---- Extracted data

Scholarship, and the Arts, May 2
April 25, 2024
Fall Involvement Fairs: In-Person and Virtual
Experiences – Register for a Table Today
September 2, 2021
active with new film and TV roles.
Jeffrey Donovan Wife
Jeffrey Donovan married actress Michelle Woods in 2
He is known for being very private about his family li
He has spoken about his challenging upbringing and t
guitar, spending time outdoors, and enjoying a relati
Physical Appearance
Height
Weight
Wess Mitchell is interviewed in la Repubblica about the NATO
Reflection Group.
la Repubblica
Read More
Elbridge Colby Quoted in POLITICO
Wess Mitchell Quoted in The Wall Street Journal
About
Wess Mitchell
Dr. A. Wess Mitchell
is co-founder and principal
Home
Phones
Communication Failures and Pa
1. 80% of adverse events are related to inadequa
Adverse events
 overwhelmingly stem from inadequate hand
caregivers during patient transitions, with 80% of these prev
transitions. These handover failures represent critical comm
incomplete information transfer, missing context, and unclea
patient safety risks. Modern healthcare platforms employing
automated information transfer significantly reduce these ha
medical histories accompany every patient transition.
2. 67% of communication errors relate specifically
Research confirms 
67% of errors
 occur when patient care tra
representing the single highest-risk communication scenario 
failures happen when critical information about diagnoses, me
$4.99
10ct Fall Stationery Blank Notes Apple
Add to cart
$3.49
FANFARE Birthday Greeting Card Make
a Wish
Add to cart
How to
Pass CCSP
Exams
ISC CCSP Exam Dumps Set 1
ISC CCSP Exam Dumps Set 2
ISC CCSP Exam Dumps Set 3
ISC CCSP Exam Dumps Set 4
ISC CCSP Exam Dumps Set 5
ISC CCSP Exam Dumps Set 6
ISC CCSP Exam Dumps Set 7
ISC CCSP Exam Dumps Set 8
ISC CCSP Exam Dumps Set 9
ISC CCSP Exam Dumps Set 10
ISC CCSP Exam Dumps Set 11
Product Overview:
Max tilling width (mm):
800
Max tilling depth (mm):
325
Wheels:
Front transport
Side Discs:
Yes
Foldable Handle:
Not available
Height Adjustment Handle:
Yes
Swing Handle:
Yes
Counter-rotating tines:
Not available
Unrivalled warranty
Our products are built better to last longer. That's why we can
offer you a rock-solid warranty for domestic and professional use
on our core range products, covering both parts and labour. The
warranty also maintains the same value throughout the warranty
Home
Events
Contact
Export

--------

Problem statement: Down to the last line, reproduce the entries above precisely.

Answer to this problem:
Scholarship, and the Arts, May 2
April 25, 2024
Fall Involvement Fairs: In-Person and Virtual
Experiences – Register for a Table Today
September 2, 2021
active with new film and TV roles.
Jeffrey Donovan Wife
Jeffrey Donovan married actress Michelle Woods in 2
He is known for being very private about his family li
He has spoken about his challenging upbringing and t
guitar, spending time outdoors, and enjoying a relati
Physical Appearance
Height
Weight
Wess Mitchell is interviewed in la Repubblica about the NATO
Reflection Group.
la Repubblica
Read More
Elbridge Colby Quoted in POLITICO
Wess Mitchell Quoted in The Wall Street Journal
About
Wess Mitchell
Dr. A. Wess Mitchell
is co-founder and principal
Home
Phones
Communication Failures and Pa
1. 80% of adverse events are related to inadequa
Adverse events
 overwhelmingly stem from inadequate hand
caregivers during patient transitions, with 80% of these prev
transitions. These handover failures represent critical comm
incomplete information transfer, missing context, and unclea
patient safety risks. Modern healthcare platforms employing
automated information transfer significantly reduce these ha
medical histories accompany every patient transition.
2. 67% of communication errors relate specifically
Research confirms 
67% of errors
 occur when patient care tra
representing the single highest-risk communication scenario 
failures happen when critical information about diagnoses, me
$4.99
10ct Fall Stationery Blank Notes Apple
Add to cart
$3.49
FANFARE Birthday Greeting Card Make
a Wish
Add to cart
How to
Pass CCSP
Exams
ISC CCSP Exam Dumps Set 1
ISC CCSP Exam Dumps Set 2
ISC CCSP Exam Dumps Set 3
ISC CCSP Exam Dumps Set 4
ISC CCSP Exam Dumps Set 5
ISC CCSP Exam Dumps Set 6
ISC CCSP Exam Dumps Set 7
ISC CCSP Exam Dumps Set 8
ISC CCSP Exam Dumps Set 9
ISC CCSP Exam Dumps Set 10
ISC CCSP Exam Dumps Set 11
Product Overview:
Max tilling width (mm):
800
Max tilling depth (mm):
325
Wheels:
Front transport
Side Discs:
Yes
Foldable Handle:
Not available
Height Adjustment Handle:
Yes
Swing Handle:
Yes
Counter-rotating tines:
Not available
Unrivalled warranty
Our products are built better to last longer. That's why we can
offer you a rock-solid warranty for domestic and professional use
on our core range products, covering both parts and labour. The
warranty also maintains the same value throughout the warranty
Home
Events
Contact
Export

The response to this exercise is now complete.